I've been reluctant to jump into this but I can't stay silent any longer. And this is NOT directed at any one person. It's a general post. The more you take rejection personally, the less you'll learn from it and grow as a writer. The worst mistake any of us can make is to believe our writing is already perfect and no one can help us improve it. Between my three pen names I have nearly 70 books published and you know what? I learn something new each and every single time I write another one, and each time my editor sends one along for revision. Every. Single. Time.
The publishing world HAS changed. Drastically. Agents and editors are no longer the only gatekeepers. People self-publish and self-edit, but guess what? That doesn't mean the writing is stellar. Unfortunately, MOST of the time it's pretty darn bad. Is every editor 100% correct? No. But learning the basics - learning the craft - is part of this game.
Agents and editors are in business to make money. If they don't believe they can sell it, they won't take a chance on it. Period. End of sentence. That's how the world of traditional publishing works and that's also why so many thumbed their noses at it and self-published.
My own writing is not perfect, nor will it ever be. I'm human. I accept that. But I also work very hard to constantly improve it. I take every single review to heart. Even the bad ones, and you'd better believe I get them. I take every single suggestion my editor gives me to heart. I may not change everything to suit her tastes, but we're talking fine points here, not glaring errors or sentence structure oddities. And as for reviews, even the mean-spirited ones often (usually) contain a kernel of truth.
So honestly… if you can't see the errors or faulty flow in your own writing yet, you're not ready to submit. And if you refuse to take critique about that, or refuse to put in the work to improve your writing, you're going to find this is a long, difficult road.

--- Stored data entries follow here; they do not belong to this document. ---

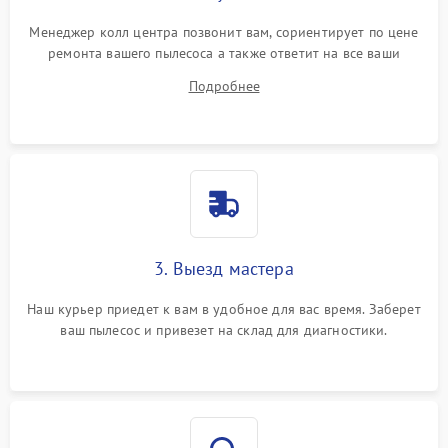
Менеджер колл центра позвонит вам, сориентирует по цене
ремонта вашего пылесоса а также ответит на все ваши
вопросы.
Подробнее
3. Выезд мастера
Наш курьер приедет к вам в удобное для вас время. Заберет
ваш пылесос и привезет на склад для диагностики.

By all means keep writing, but buy, beg, or borrow some craft books. Take classes. Pick apart the books in your genre that you love to figure out how that author did it. How they pulled you into the story and kept you there. Try to emulate (not copy) that, then develop your own style. Find a beta reader. Not someone who will tell you what you want to hear, but someone who has been there and done that, and will give you no holds barred HONEST critique. And then be a strong enough person to take that critique and use it to improve.
Hope this helps. It's not meant to be mean, but merely honest.